Problem to work on - Nothing in the listing may be skipped; transcribe all of it as written.

Records to process -
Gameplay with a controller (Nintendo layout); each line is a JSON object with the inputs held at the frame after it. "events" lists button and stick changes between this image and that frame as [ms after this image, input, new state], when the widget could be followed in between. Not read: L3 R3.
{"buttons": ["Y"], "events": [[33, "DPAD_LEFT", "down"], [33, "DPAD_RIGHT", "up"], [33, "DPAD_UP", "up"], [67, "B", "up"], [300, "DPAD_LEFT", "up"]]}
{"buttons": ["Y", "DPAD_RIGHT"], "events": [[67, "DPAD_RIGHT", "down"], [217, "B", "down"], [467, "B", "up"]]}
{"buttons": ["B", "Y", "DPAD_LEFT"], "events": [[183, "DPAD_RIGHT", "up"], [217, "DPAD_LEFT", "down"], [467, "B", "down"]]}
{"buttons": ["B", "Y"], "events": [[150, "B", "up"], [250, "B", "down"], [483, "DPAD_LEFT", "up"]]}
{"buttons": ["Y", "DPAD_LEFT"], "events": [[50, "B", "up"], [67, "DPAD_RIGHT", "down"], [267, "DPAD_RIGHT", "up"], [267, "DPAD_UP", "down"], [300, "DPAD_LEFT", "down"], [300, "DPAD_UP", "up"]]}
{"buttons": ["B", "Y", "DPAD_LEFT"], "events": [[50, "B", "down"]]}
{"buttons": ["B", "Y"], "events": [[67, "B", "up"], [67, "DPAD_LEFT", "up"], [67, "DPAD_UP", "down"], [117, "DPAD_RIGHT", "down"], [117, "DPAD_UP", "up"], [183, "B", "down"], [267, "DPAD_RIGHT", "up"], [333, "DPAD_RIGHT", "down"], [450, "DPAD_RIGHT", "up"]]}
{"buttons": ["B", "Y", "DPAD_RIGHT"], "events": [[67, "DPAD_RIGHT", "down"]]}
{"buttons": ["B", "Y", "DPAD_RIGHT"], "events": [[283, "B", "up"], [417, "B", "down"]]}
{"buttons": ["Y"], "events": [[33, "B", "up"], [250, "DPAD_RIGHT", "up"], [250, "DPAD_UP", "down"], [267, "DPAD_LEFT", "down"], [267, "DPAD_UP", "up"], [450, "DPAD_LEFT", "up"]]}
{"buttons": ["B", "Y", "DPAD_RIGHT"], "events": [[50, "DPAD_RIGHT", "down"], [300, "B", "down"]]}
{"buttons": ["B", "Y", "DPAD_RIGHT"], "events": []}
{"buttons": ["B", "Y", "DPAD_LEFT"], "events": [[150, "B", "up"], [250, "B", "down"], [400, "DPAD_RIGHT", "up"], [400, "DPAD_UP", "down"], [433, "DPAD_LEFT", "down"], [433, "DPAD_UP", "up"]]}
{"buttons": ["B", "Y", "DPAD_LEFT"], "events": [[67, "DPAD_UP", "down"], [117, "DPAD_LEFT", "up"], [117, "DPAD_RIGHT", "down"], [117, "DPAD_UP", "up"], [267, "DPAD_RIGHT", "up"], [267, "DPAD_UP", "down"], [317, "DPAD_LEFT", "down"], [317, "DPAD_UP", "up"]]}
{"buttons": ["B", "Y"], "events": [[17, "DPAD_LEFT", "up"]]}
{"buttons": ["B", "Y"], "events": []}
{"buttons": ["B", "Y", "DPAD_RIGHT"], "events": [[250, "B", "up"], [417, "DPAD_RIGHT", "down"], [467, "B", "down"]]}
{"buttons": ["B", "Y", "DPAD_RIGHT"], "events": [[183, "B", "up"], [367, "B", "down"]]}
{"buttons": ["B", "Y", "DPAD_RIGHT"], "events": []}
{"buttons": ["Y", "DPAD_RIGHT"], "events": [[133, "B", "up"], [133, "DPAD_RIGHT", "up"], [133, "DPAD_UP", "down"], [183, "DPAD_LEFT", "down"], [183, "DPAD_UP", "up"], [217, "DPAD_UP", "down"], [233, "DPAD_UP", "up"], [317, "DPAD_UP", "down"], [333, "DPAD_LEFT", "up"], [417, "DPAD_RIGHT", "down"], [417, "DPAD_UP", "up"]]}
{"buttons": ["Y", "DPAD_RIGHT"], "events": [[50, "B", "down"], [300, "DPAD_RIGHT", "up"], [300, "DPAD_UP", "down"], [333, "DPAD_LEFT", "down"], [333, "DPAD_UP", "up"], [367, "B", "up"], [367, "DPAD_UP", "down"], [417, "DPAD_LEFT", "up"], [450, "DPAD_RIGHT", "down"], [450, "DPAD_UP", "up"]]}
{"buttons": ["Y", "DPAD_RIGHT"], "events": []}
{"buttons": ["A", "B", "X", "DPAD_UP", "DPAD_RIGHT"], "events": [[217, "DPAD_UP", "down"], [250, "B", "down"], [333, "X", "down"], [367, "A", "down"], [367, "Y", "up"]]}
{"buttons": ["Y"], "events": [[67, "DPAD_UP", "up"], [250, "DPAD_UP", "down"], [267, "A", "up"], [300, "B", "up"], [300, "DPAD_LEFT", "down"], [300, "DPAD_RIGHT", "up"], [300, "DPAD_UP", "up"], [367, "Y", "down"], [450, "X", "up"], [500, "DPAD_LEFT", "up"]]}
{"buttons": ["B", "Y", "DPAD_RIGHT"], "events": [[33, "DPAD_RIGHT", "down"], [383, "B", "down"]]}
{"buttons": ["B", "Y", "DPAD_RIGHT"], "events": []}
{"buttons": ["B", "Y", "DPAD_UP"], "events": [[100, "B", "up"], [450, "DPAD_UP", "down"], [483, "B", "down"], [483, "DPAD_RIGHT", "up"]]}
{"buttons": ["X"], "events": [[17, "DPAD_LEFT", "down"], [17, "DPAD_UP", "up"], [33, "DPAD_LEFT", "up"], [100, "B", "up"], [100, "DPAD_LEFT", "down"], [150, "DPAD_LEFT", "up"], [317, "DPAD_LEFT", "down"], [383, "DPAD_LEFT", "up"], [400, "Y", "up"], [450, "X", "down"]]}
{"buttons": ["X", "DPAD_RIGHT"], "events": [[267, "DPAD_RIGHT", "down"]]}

Completed task -
Gameplay with a controller (Nintendo layout); each line is a JSON object with the inputs held at the frame after it. "events" lists button and stick changes between this image and that frame as [ms after this image, input, new state], when the widget could be followed in between. Not read: L3 R3.
{"buttons": ["Y"], "events": [[33, "DPAD_LEFT", "down"], [33, "DPAD_RIGHT", "up"], [33, "DPAD_UP", "up"], [67, "B", "up"], [300, "DPAD_LEFT", "up"]]}
{"buttons": ["Y", "DPAD_RIGHT"], "events": [[67, "DPAD_RIGHT", "down"], [217, "B", "down"], [467, "B", "up"]]}
{"buttons": ["B", "Y", "DPAD_LEFT"], "events": [[183, "DPAD_RIGHT", "up"], [217, "DPAD_LEFT", "down"], [467, "B", "down"]]}
{"buttons": ["B", "Y"], "events": [[150, "B", "up"], [250, "B", "down"], [483, "DPAD_LEFT", "up"]]}
{"buttons": ["Y", "DPAD_LEFT"], "events": [[50, "B", "up"], [67, "DPAD_RIGHT", "down"], [267, "DPAD_RIGHT", "up"], [267, "DPAD_UP", "down"], [300, "DPAD_LEFT", "down"], [300, "DPAD_UP", "up"]]}
{"buttons": ["B", "Y", "DPAD_LEFT"], "events": [[50, "B", "down"]]}
{"buttons": ["B", "Y"], "events": [[67, "B", "up"], [67, "DPAD_LEFT", "up"], [67, "DPAD_UP", "down"], [117, "DPAD_RIGHT", "down"], [117, "DPAD_UP", "up"], [183, "B", "down"], [267, "DPAD_RIGHT", "up"], [333, "DPAD_RIGHT", "down"], [450, "DPAD_RIGHT", "up"]]}
{"buttons": ["B", "Y", "DPAD_RIGHT"], "events": [[67, "DPAD_RIGHT", "down"]]}
{"buttons": ["B", "Y", "DPAD_RIGHT"], "events": [[283, "B", "up"], [417, "B", "down"]]}
{"buttons": ["Y"], "events": [[33, "B", "up"], [250, "DPAD_RIGHT", "up"], [250, "DPAD_UP", "down"], [267, "DPAD_LEFT", "down"], [267, "DPAD_UP", "up"], [450, "DPAD_LEFT", "up"]]}
{"buttons": ["B", "Y", "DPAD_RIGHT"], "events": [[50, "DPAD_RIGHT", "down"], [300, "B", "down"]]}
{"buttons": ["B", "Y", "DPAD_RIGHT"], "events": []}
{"buttons": ["B", "Y", "DPAD_LEFT"], "events": [[150, "B", "up"], [250, "B", "down"], [400, "DPAD_RIGHT", "up"], [400, "DPAD_UP", "down"], [433, "DPAD_LEFT", "down"], [433, "DPAD_UP", "up"]]}
{"buttons": ["B", "Y", "DPAD_LEFT"], "events": [[67, "DPAD_UP", "down"], [117, "DPAD_LEFT", "up"], [117, "DPAD_RIGHT", "down"], [117, "DPAD_UP", "up"], [267, "DPAD_RIGHT", "up"], [267, "DPAD_UP", "down"], [317, "DPAD_LEFT", "down"], [317, "DPAD_UP", "up"]]}
{"buttons": ["B", "Y"], "events": [[17, "DPAD_LEFT", "up"]]}
{"buttons": ["B", "Y"], "events": []}
{"buttons": ["B", "Y", "DPAD_RIGHT"], "events": [[250, "B", "up"], [417, "DPAD_RIGHT", "down"], [467, "B", "down"]]}
{"buttons": ["B", "Y", "DPAD_RIGHT"], "events": [[183, "B", "up"], [367, "B", "down"]]}
{"buttons": ["B", "Y", "DPAD_RIGHT"], "events": []}
{"buttons": ["Y", "DPAD_RIGHT"], "events": [[133, "B", "up"], [133, "DPAD_RIGHT", "up"], [133, "DPAD_UP", "down"], [183, "DPAD_LEFT", "down"], [183, "DPAD_UP", "up"], [217, "DPAD_UP", "down"], [233, "DPAD_UP", "up"], [317, "DPAD_UP", "down"], [333, "DPAD_LEFT", "up"], [417, "DPAD_RIGHT", "down"], [417, "DPAD_UP", "up"]]}
{"buttons": ["Y", "DPAD_RIGHT"], "events": [[50, "B", "down"], [300, "DPAD_RIGHT", "up"], [300, "DPAD_UP", "down"], [333, "DPAD_LEFT", "down"], [333, "DPAD_UP", "up"], [367, "B", "up"], [367, "DPAD_UP", "down"], [417, "DPAD_LEFT", "up"], [450, "DPAD_RIGHT", "down"], [450, "DPAD_UP", "up"]]}
{"buttons": ["Y", "DPAD_RIGHT"], "events": []}
{"buttons": ["A", "B", "X", "DPAD_UP", "DPAD_RIGHT"], "events": [[217, "DPAD_UP", "down"], [250, "B", "down"], [333, "X", "down"], [367, "A", "down"], [367, "Y", "up"]]}
{"buttons": ["Y"], "events": [[67, "DPAD_UP", "up"], [250, "DPAD_UP", "down"], [267, "A", "up"], [300, "B", "up"], [300, "DPAD_LEFT", "down"], [300, "DPAD_RIGHT", "up"], [300, "DPAD_UP", "up"], [367, "Y", "down"], [450, "X", "up"], [500, "DPAD_LEFT", "up"]]}
{"buttons": ["B", "Y", "DPAD_RIGHT"], "events": [[33, "DPAD_RIGHT", "down"], [383, "B", "down"]]}
{"buttons": ["B", "Y", "DPAD_RIGHT"], "events": []}
{"buttons": ["B", "Y", "DPAD_UP"], "events": [[100, "B", "up"], [450, "DPAD_UP", "down"], [483, "B", "down"], [483, "DPAD_RIGHT", "up"]]}
{"buttons": ["X"], "events": [[17, "DPAD_LEFT", "down"], [17, "DPAD_UP", "up"], [33, "DPAD_LEFT", "up"], [100, "B", "up"], [100, "DPAD_LEFT", "down"], [150, "DPAD_LEFT", "up"], [317, "DPAD_LEFT", "down"], [383, "DPAD_LEFT", "up"], [400, "Y", "up"], [450, "X", "down"]]}
{"buttons": ["X", "DPAD_RIGHT"], "events": [[267, "DPAD_RIGHT", "down"]]}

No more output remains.